Workers Compensation Claims
Is Your Injury Work-Related: Part One
Black and Davison
In Pennsylvania, to qualify for workers’ compensation benefits, you must show that the injury suffered occurred during the course of your employment. In many instances, there’s little doubt that the accident was tied to your job. There are, however, some situations where the connection may not be as clear, or where your employer may try to argue that the injury wasn’t work-related.
Injuries that Happen When You Are on a Scheduled Break
Labor laws require that most employees be given periodic breaks, including time off for meals. If you slip and fall when in the break room or while grabbing some lunch in the company cafeteria, can your employer argue that you were off the clock and, therefore, not entitled to workers’ compensation?

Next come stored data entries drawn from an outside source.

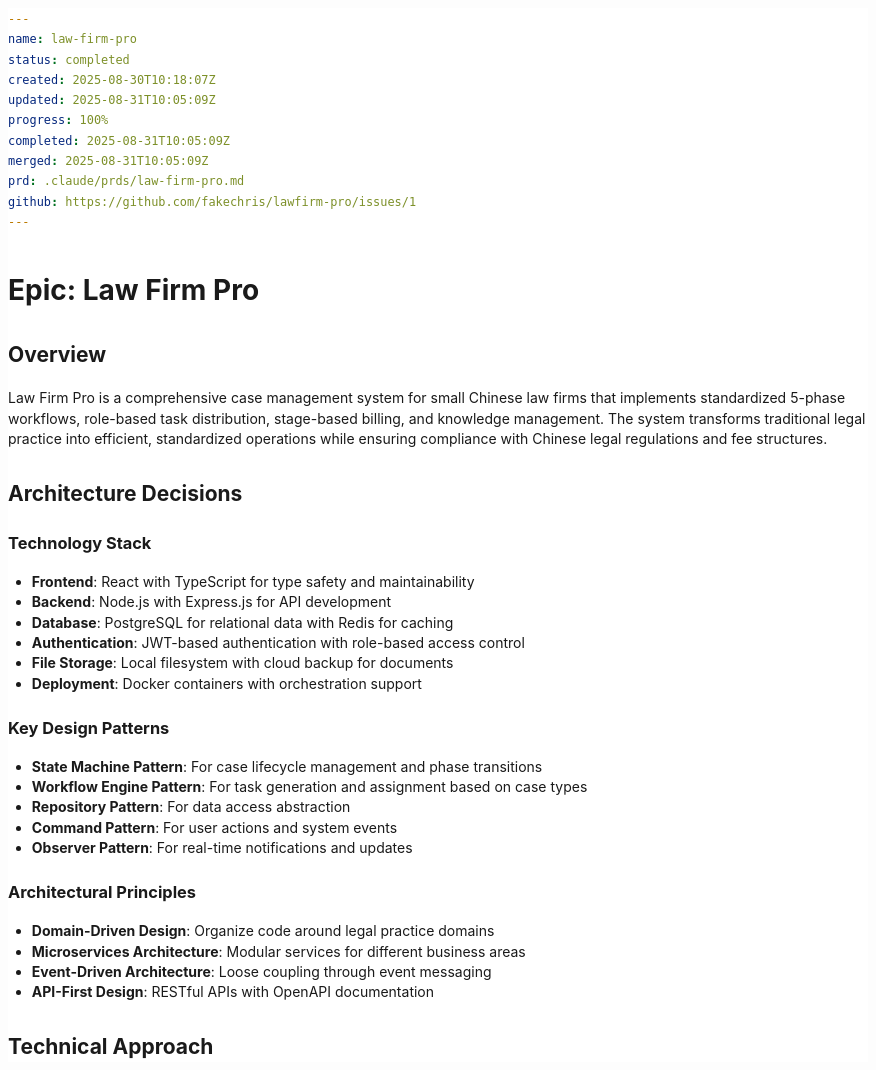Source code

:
 ```yaml
---
name: law-firm-pro
status: completed
created: 2025-08-30T10:18:07Z
updated: 2025-08-31T10:05:09Z
progress: 100%
completed: 2025-08-31T10:05:09Z
merged: 2025-08-31T10:05:09Z
prd: .claude/prds/law-firm-pro.md
github: https://github.com/fakechris/lawfirm-pro/issues/1
---
```


# Epic: Law Firm Pro

## Overview
Law Firm Pro is a comprehensive case management system for small Chinese law firms that implements standardized 5-phase workflows, role-based task distribution, stage-based billing, and knowledge management. The system transforms traditional legal practice into efficient, standardized operations while ensuring compliance with Chinese legal regulations and fee structures.

## Architecture Decisions

### Technology Stack
- **Frontend**: React with TypeScript for type safety and maintainability
- **Backend**: Node.js with Express.js for API development
- **Database**: PostgreSQL for relational data with Redis for caching
- **Authentication**: JWT-based authentication with role-based access control
- **File Storage**: Local filesystem with cloud backup for documents
- **Deployment**: Docker containers with orchestration support

### Key Design Patterns
- **State Machine Pattern**: For case lifecycle management and phase transitions
- **Workflow Engine Pattern**: For task generation and assignment based on case types
- **Repository Pattern**: For data access abstraction
- **Command Pattern**: For user actions and system events
- **Observer Pattern**: For real-time notifications and updates

### Architectural Principles
- **Domain-Driven Design**: Organize code around legal practice domains
- **Microservices Architecture**: Modular services for different business areas
- **Event-Driven Architecture**: Loose coupling through event messaging
- **API-First Design**: RESTful APIs with OpenAPI documentation

## Technical Approach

The answer, as with most things, depends to some degree on the circumstances of your case. As a general rule, if you are still on company premises and taking an authorized break, you can file a workers’ compensation claim for any injuries suffered, even if you were required to punch off the clock for your break. On the other hand, if you leave company premises for a meal or for any other reason during a break, any injuries sustained would not be covered by workers’ compensation, unless you can show that you were on a company-related errand at the time.

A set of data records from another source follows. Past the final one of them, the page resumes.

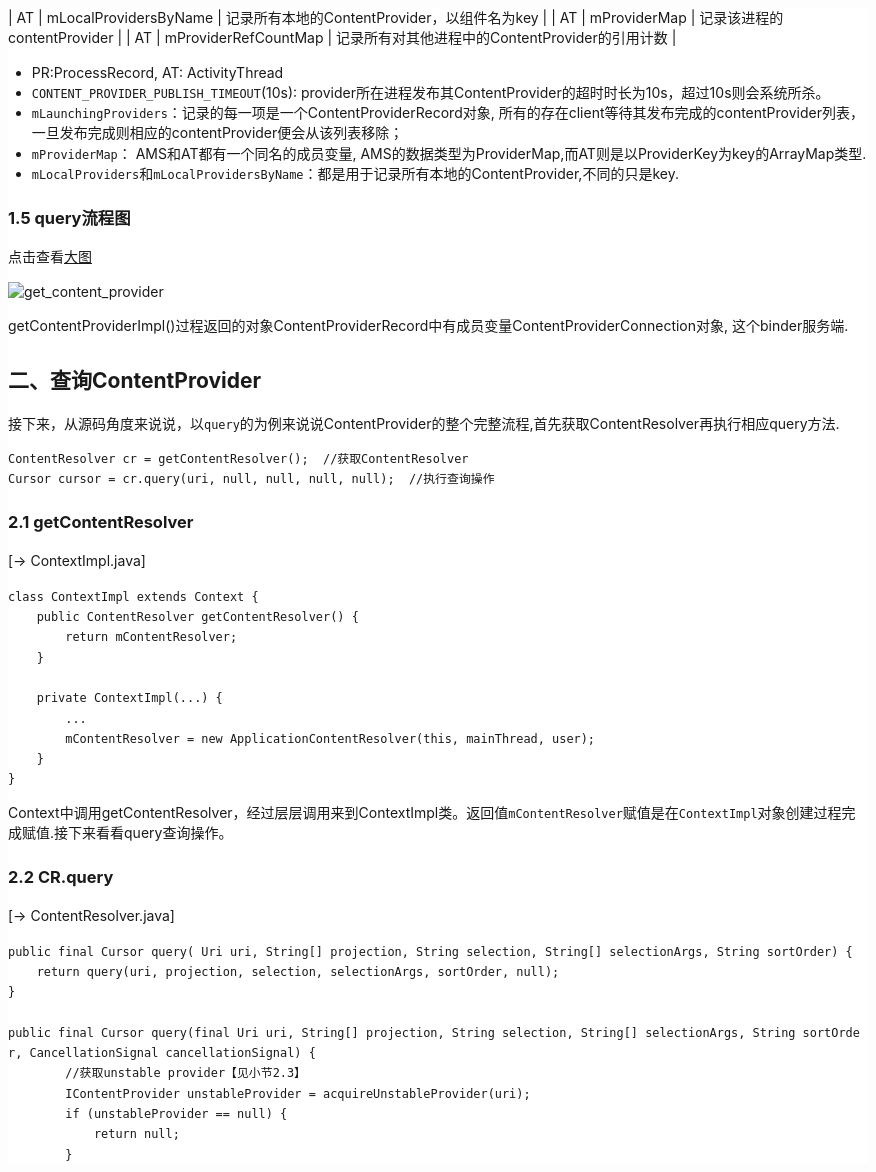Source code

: | AT   | mLocalProvidersByName            | 记录所有本地的ContentProvider，以组件名为key     |
| AT   | mProviderMap                     | 记录该进程的contentProvider                      |
| AT   | mProviderRefCountMap             | 记录所有对其他进程中的ContentProvider的引用计数  |

- PR:ProcessRecord, AT: ActivityThread
- `CONTENT_PROVIDER_PUBLISH_TIMEOUT`(10s): provider所在进程发布其ContentProvider的超时时长为10s，超过10s则会系统所杀。
- `mLaunchingProviders`：记录的每一项是一个ContentProviderRecord对象, 所有的存在client等待其发布完成的contentProvider列表，一旦发布完成则相应的contentProvider便会从该列表移除；
- `mProviderMap`： AMS和AT都有一个同名的成员变量, AMS的数据类型为ProviderMap,而AT则是以ProviderKey为key的ArrayMap类型.
- `mLocalProviders`和`mLocalProvidersByName`：都是用于记录所有本地的ContentProvider,不同的只是key.

### 1.5 query流程图

点击查看[大图](http://www.gityuan.com/images/ams/get_content_provider.jpg)

![get_content_provider](http://gityuan.com/images/ams/get_content_provider.jpg)

getContentProviderImpl()过程返回的对象ContentProviderRecord中有成员变量ContentProviderConnection对象, 这个binder服务端.

## 二、查询ContentProvider

接下来，从源码角度来说说，以`query`的为例来说说ContentProvider的整个完整流程,首先获取ContentResolver再执行相应query方法.

```
ContentResolver cr = getContentResolver();  //获取ContentResolver
Cursor cursor = cr.query(uri, null, null, null, null);  //执行查询操作
```

### 2.1 getContentResolver

[-> ContextImpl.java]

```
class ContextImpl extends Context {
    public ContentResolver getContentResolver() {
        return mContentResolver;
    }

    private ContextImpl(...) {
        ...
        mContentResolver = new ApplicationContentResolver(this, mainThread, user);
    }
}
```

Context中调用getContentResolver，经过层层调用来到ContextImpl类。返回值`mContentResolver`赋值是在`ContextImpl`对象创建过程完成赋值.接下来看看query查询操作。

### 2.2 CR.query

[-> ContentResolver.java]

```
public final Cursor query( Uri uri, String[] projection, String selection, String[] selectionArgs, String sortOrder) {
    return query(uri, projection, selection, selectionArgs, sortOrder, null);
}

public final Cursor query(final Uri uri, String[] projection, String selection, String[] selectionArgs, String sortOrder, CancellationSignal cancellationSignal) {
        //获取unstable provider【见小节2.3】
        IContentProvider unstableProvider = acquireUnstableProvider(uri);
        if (unstableProvider == null) {
            return null;
        }
```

Injuries Sustained While Traveling for Work
Any injuries incurred on your way to or from work are generally excluded from eligibility for workers’ compensation benefits. If you travel daily for work, any injuries sustained in a motor vehicle accident or other mishap while traveling will probably be covered, unless you were engaged in a wholly or primarily personal task at the time. For example, if you work as a traveling salesperson, injuries in accidents while you are traveling from one customer to another are covered. But if you make a diversion to pick up dry cleaning or go to a medical appointment, injuries suffered on the diversion most likely would not be covered.